Девушка глубоко втягивает воздух, ее грудная клетка вздымается, и она продолжает возвратно-поступательные движения карточкой, будто от их числа на карточке появятся деньги. На ее лице полное безразличие и апатия. Длинная очередь за ней стоит смирно, никто ни звука! Только ее яркие губы еще больше разомкнулись и пузыри жвачки на губах теперь лопались с еще большим грохотом.
- Заходи,- наконец сказал водитель.
Девушка, даже не взглянув на него, вошла в салон автобуса. Аккуратно спрятала Metro-Card в сумочку, будто на ее счету сто долларов. Села у окна. И стала безразлично смотреть на меняющийся пейзаж, продолжая громко жевать лопающуюся на губах жвачку.
№22. Лифчики на ветру
29-30 декабря 2002. Штат Вермонт. Лыжный курорт. Вдоль горнолыжной трассы здесь стоят не только ели, больше – берез, зимой похожих на гигантские веники, торчащие из земли. Вершины этих «веников» примерно одной высоты вдоль всей трассы, будто слизаны студеным ветром, обрезаны гигантской пилой, обуглены постоянными штормовыми вихрями, несущимися вдоль ущелья.
Не исключено, что верхушки этих берез обрезали специально, чтобы не тянулись вверх, а больше – в стороны. И не закрывали из движущихся вдоль канатной дороги кабин-люлек, заполненных горнолыжниками, прекрасные виды на заснеженные горы, поросшие лесом, причудливой формы дальние озера, покрытые белоснежной скатертью, дорогу далеко внизу, по которой движутся черные точки машин, похожие сверху на черных муравьев.

_ИСХОДНЫЕ ДАННЫЕ_
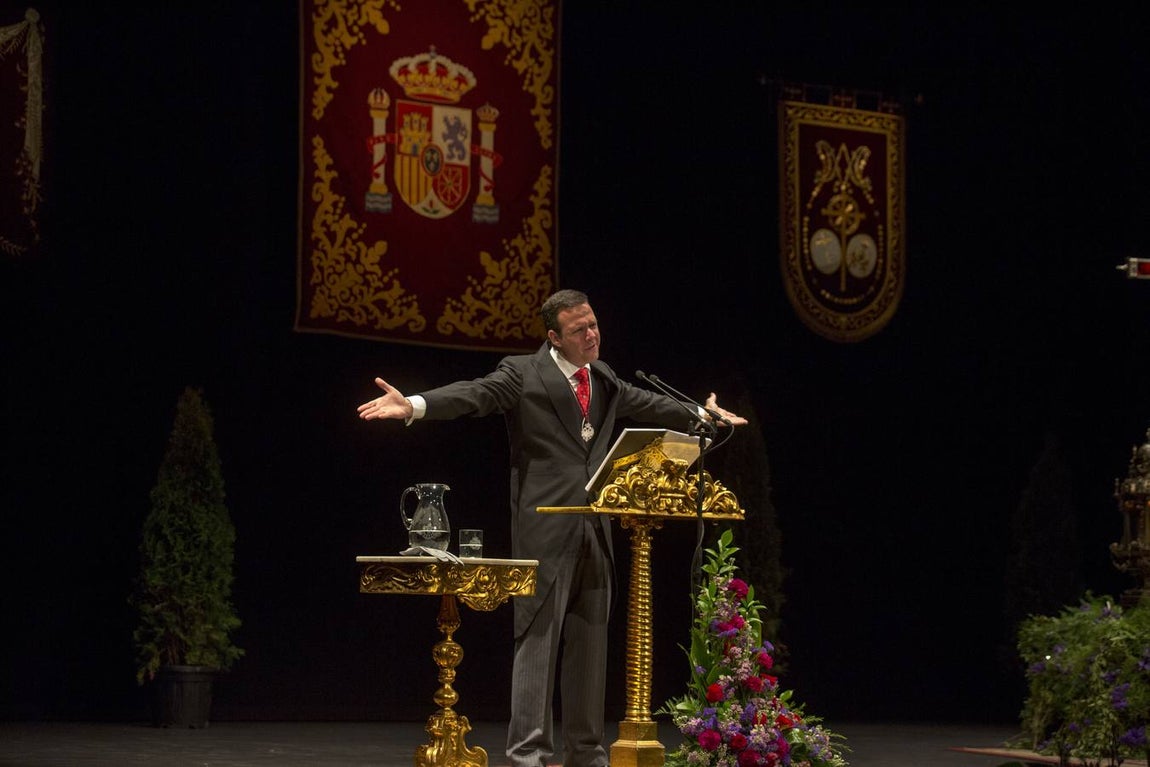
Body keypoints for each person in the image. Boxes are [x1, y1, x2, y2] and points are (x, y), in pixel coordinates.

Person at [357, 288, 745, 767]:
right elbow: (474, 394)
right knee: (538, 645)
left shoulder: (602, 377)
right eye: (580, 329)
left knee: (590, 644)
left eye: (594, 324)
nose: (592, 334)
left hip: (595, 531)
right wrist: (415, 404)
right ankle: (528, 754)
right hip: (545, 531)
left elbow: (648, 404)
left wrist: (702, 416)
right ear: (554, 337)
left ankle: (586, 753)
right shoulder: (522, 373)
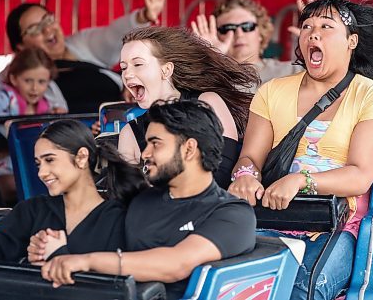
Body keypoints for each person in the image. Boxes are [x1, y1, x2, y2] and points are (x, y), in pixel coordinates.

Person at [228, 0, 373, 300]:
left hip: (338, 223)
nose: (314, 33)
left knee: (300, 290)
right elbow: (250, 157)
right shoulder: (272, 91)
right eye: (307, 26)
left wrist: (303, 180)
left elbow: (360, 176)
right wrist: (245, 176)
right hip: (273, 214)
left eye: (326, 27)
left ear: (352, 41)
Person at [37, 100, 257, 300]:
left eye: (156, 144)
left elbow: (175, 264)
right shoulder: (141, 200)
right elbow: (95, 244)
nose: (144, 153)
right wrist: (52, 249)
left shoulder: (232, 214)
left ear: (189, 149)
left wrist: (86, 261)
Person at [0, 119, 144, 263]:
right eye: (38, 164)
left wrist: (57, 256)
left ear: (81, 157)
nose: (41, 173)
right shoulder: (34, 210)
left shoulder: (118, 218)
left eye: (50, 160)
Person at [0, 0, 167, 114]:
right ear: (20, 46)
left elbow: (111, 35)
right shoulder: (17, 74)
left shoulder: (80, 43)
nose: (47, 29)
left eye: (48, 20)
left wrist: (143, 17)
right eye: (35, 29)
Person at [118, 26, 259, 188]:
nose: (127, 74)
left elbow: (222, 171)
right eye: (123, 68)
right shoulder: (130, 133)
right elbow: (126, 192)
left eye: (137, 64)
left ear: (166, 70)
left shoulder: (207, 103)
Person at [0, 47, 57, 203]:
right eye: (28, 80)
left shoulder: (47, 107)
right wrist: (3, 132)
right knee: (19, 185)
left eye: (41, 82)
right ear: (13, 79)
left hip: (28, 173)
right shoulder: (3, 98)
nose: (34, 88)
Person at [191, 0, 303, 88]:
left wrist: (318, 48)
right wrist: (211, 60)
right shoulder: (209, 76)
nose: (239, 34)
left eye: (247, 26)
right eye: (228, 28)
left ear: (260, 32)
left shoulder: (292, 71)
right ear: (216, 35)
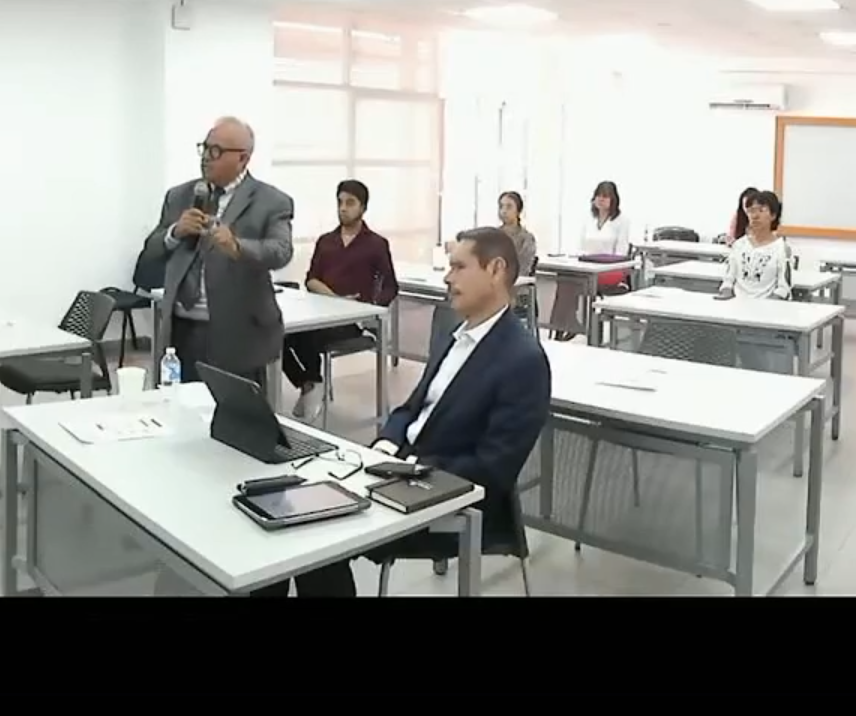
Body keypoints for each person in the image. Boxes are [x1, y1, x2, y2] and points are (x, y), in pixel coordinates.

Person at [255, 227, 552, 597]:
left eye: (459, 267)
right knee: (285, 512)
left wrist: (409, 470)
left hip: (451, 496)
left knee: (316, 532)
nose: (448, 277)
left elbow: (494, 468)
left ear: (495, 270)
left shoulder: (523, 360)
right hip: (394, 473)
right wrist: (383, 447)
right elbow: (410, 409)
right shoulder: (455, 337)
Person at [132, 117, 293, 386]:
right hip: (181, 329)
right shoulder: (179, 196)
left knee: (233, 409)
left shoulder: (271, 201)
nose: (206, 157)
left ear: (243, 158)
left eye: (216, 151)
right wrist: (174, 232)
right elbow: (151, 250)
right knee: (180, 405)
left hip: (238, 332)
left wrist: (236, 246)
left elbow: (281, 251)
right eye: (205, 148)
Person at [283, 179, 397, 418]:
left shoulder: (376, 244)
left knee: (306, 335)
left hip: (353, 321)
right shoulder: (326, 241)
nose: (343, 208)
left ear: (363, 207)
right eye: (340, 202)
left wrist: (371, 310)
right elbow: (311, 279)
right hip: (322, 312)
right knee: (275, 334)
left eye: (350, 203)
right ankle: (309, 382)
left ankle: (312, 384)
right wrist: (335, 299)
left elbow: (390, 286)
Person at [552, 180, 631, 341]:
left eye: (605, 196)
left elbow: (621, 254)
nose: (601, 199)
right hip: (587, 267)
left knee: (571, 283)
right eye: (598, 196)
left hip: (610, 270)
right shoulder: (589, 219)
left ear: (613, 199)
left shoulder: (622, 221)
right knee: (564, 279)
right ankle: (564, 324)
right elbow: (581, 247)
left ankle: (566, 325)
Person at [718, 189, 793, 301]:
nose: (755, 216)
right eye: (751, 211)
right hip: (737, 304)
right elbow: (728, 280)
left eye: (761, 210)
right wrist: (726, 293)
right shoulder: (739, 245)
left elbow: (783, 288)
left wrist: (764, 305)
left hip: (767, 306)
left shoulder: (782, 248)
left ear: (773, 215)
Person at [496, 191, 538, 277]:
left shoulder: (527, 239)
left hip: (516, 281)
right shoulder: (493, 235)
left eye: (509, 207)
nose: (504, 211)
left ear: (518, 211)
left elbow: (523, 268)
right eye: (501, 206)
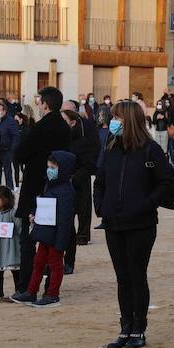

_ВАШИ ЗАДАНИЯ_
1. Переведите на английский язык предложение из текста для разбора: «Длинная очередь за ней стоит смирно, никто ни звука!»
2. Перечислите все виды, которые, согласно тексту для разбора, верхушки берез не должны закрывать от пассажиров кабин канатной дороги.
3. Перепишите без изменений часть текста для разбора, которая открывается словами, содержащими «- Заходи,- наконец», и завершается словами «на губах жвачку.».

_ОТВЕТЫ ПО ЗАДАНИЯМ_
1. The long line behind her stands quietly, not a sound from anyone!

2.
- заснеженные горы, поросшие лесом
- причудливой формы дальние озера, покрытые белоснежной скатертью
- дорога далеко внизу, по которой движутся черные точки машин

3.
- Заходи,- наконец сказал водитель.
Девушка, даже не взглянув на него, вошла в салон автобуса. Аккуратно спрятала Metro-Card в сумочку, будто на ее счету сто долларов. Села у окна. И стала безразлично смотреть на меняющийся пейзаж, продолжая громко жевать лопающуюся на губах жвачку.